Managerial remuneration, more specifically compensation packages of certain top bosses of Corporate India, has drawn the ire of shareholders in recent months. The most recent instance was a proposed 10% increase in the remuneration of Eicher Motors managing director Siddhartha Lal. The plan failed to get the required votes, particularly from institutional shareholders, forcing the board to rework the proposal.
Shareholders were irked by the proposal given that the company’s profits had contracted in 2020-21, and the median rise in salaries of employees was about 1%. Had the economic situation been different and the Covid19 pandemic not happened, shareholders might have cleared the proposal.After all, profitable companies have a lot of flexibility in setting remunerations of the top management under the Companies Act, 2013.
Eicher Motors was not the only company that approached shareholders for approval to increase remuneration paid to executive directors in recent months. Companies such as Bajaj Auto, Hero MotorCorp, Tata Motors and Apollo Tyres have also done so.

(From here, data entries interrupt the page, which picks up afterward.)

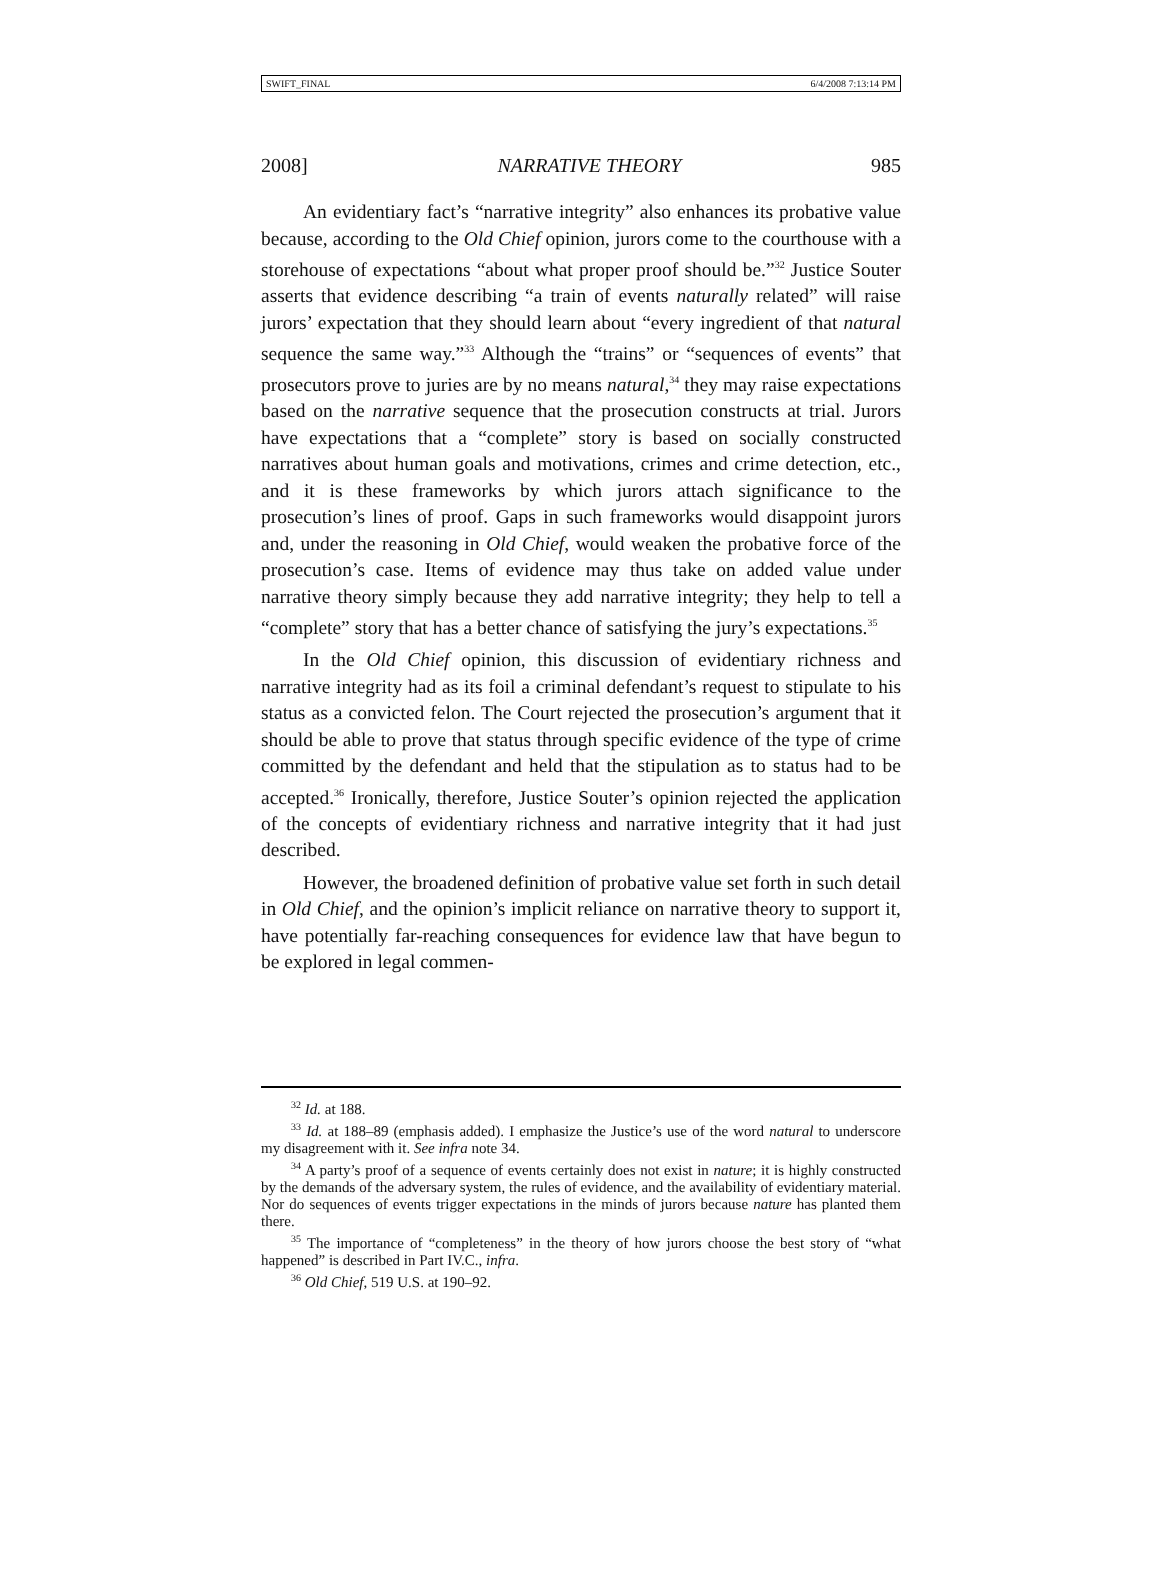SWIFT_FINAL 6/4/2008 7:13:14 PM
2008] NARRATIVE THEORY 985
An evidentiary fact’s “narrative integrity” also enhances its probative value because, according to the Old Chief opinion, jurors come to the courthouse with a storehouse of expectations “about what proper proof should be.”<sup>32</sup> Justice Souter asserts that evidence describing “a train of events naturally related” will raise jurors’ expectation that they should learn about “every ingredient of that natural sequence the same way.”<sup>33</sup> Although the “trains” or “sequences of events” that prosecutors prove to juries are by no means natural,<sup>34</sup> they may raise expectations based on the narrative sequence that the prosecution constructs at trial. Jurors have expectations that a “complete” story is based on socially constructed narratives about human goals and motivations, crimes and crime detection, etc., and it is these frameworks by which jurors attach significance to the prosecution’s lines of proof. Gaps in such frameworks would disappoint jurors and, under the reasoning in Old Chief, would weaken the probative force of the prosecution’s case. Items of evidence may thus take on added value under narrative theory simply because they add narrative integrity; they help to tell a “complete” story that has a better chance of satisfying the jury’s expectations.<sup>35</sup>
In the Old Chief opinion, this discussion of evidentiary richness and narrative integrity had as its foil a criminal defendant’s request to stipulate to his status as a convicted felon. The Court rejected the prosecution’s argument that it should be able to prove that status through specific evidence of the type of crime committed by the defendant and held that the stipulation as to status had to be accepted.<sup>36</sup> Ironically, therefore, Justice Souter’s opinion rejected the application of the concepts of evidentiary richness and narrative integrity that it had just described.
However, the broadened definition of probative value set forth in such detail in Old Chief, and the opinion’s implicit reliance on narrative theory to support it, have potentially far-reaching consequences for evidence law that have begun to be explored in legal commen-
<sup>32</sup> Id. at 188.
<sup>33</sup> Id. at 188–89 (emphasis added). I emphasize the Justice’s use of the word natural to underscore my disagreement with it. See infra note 34.
<sup>34</sup> A party’s proof of a sequence of events certainly does not exist in nature; it is highly constructed by the demands of the adversary system, the rules of evidence, and the availability of evidentiary material. Nor do sequences of events trigger expectations in the minds of jurors because nature has planted them there.
<sup>35</sup> The importance of “completeness” in the theory of how jurors choose the best story of “what happened” is described in Part IV.C., infra.
<sup>36</sup> Old Chief, 519 U.S. at 190–92.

Incidentally, many of the directors who would have benefitted from higher pay belong to promoter groups.
The proposals for higher managerial remuneration mostly comply with the provisions of the Companies Act, 2013. The problem lies outside the Act – a rise of inequality in the corporate remuneration structures. Workers at the lower levels of corporate echelons earn only a fraction of what the top management receives.
If you are wondering what is the fuss about, here is a primer to help you understand the issue.
What do the rules say?
The Companies Act has prescribed ceilings on remuneration paid to directors by public companies. The caps on managerial remuneration for companies making adequate profits are different from those that do not. Profitable public companies can use 11% of their net profits to pay executive and non-executive directors. If the profits are not adequate, directors are to be paid the amounts prescribed in the Act. Net profits for determining managerial remuneration are to be calculated in a manner specified in the Act.
Companies are allowed to pay more than the prescribed ceilings after obtaining the consent of shareholders through voting on a special resolution. Shareholders got the power to decide on managerial remuneration in September 2018 after the Union government amended Schedule V of the Companies Act. Until then, companies required the Union government’s approval to increase managerial pay beyond the ceilings. Companies do not need to do that any longer.
What about Eicher Motors?
In the specific case of Eicher Motors, the remuneration of the managing director was a little over 1.04% of the profits in 2020-21, according to a company statement on August 23. That is lower than the 5% of net profits cap allowed as remuneration of a managing director or a whole-time director of a company by the Act. The company had an internal cap of 3% of net profits for managing director’s pay. The Eicher board has now proposed a revised remuneration structure with a maximum cap of 1.5% of profits, the same statement added.
The Companies Act requires profitable public companies that pay 11% of their profits as remuneration to their directors in a financial year to adhere to some sub-caps within this overall limit.Thus, the remuneration of a single managing director, whole-time director and top management executive cannot exceed 5% of net profits. If the company has more than one managing director, whole-time director or top management executive, their remuneration cannot collectively exceed 10%.
The remuneration package of all non-executive directors cannot exceed 1% if the company has a managing director or a whole-time director. If a company does not have a managing director and a whole-time director at any time, remuneration paid to other directors can go up to 3% of net profits.
What happens when companies do not make good profits or make a loss?
If a public company does not make adequate profits or runs a loss during a period, managerial remuneration has to be calculated differently. It has to be linked to the effective capital of that company. The company can revert to paying a percentage of net profits as remuneration when it becomes profitable.
The managerial remuneration that loss-making companies can pay is prescribed in Schedule V of the Companies Act of 2013. Such companies have been categorised into four slabs. In the first slab are companies that have negative to Rs 5 crore as effective capital. In the fourth slab are companies with effective capital of Rs 250 crore or more.
Companies in the first slab can pay up to Rs 60 lakh as annual remuneration to their managing directors and whole-time directors and up to Rs 12 lakh to non-executive directors. Companies in the fourth slab can pay up to Rs 1.2 crore annually to managing directors and whole-time directors and Rs 24 lakh to non-executive directors. If the effective capital exceeds Rs 250 crore, remuneration equivalent to 0.01% of the effective capital above Rs 250 crore is also to be paid.
If the company desires to pay more, it will need to get shareholders’ approval through a special resolution.Effective capital is the aggregate of paid-up share capital, the amount in share premium account, reserves and surplus, long-term loans and deposits repayable after one year as reduced by the aggregate of any investments, accumulated losses and preliminary expenses not written off.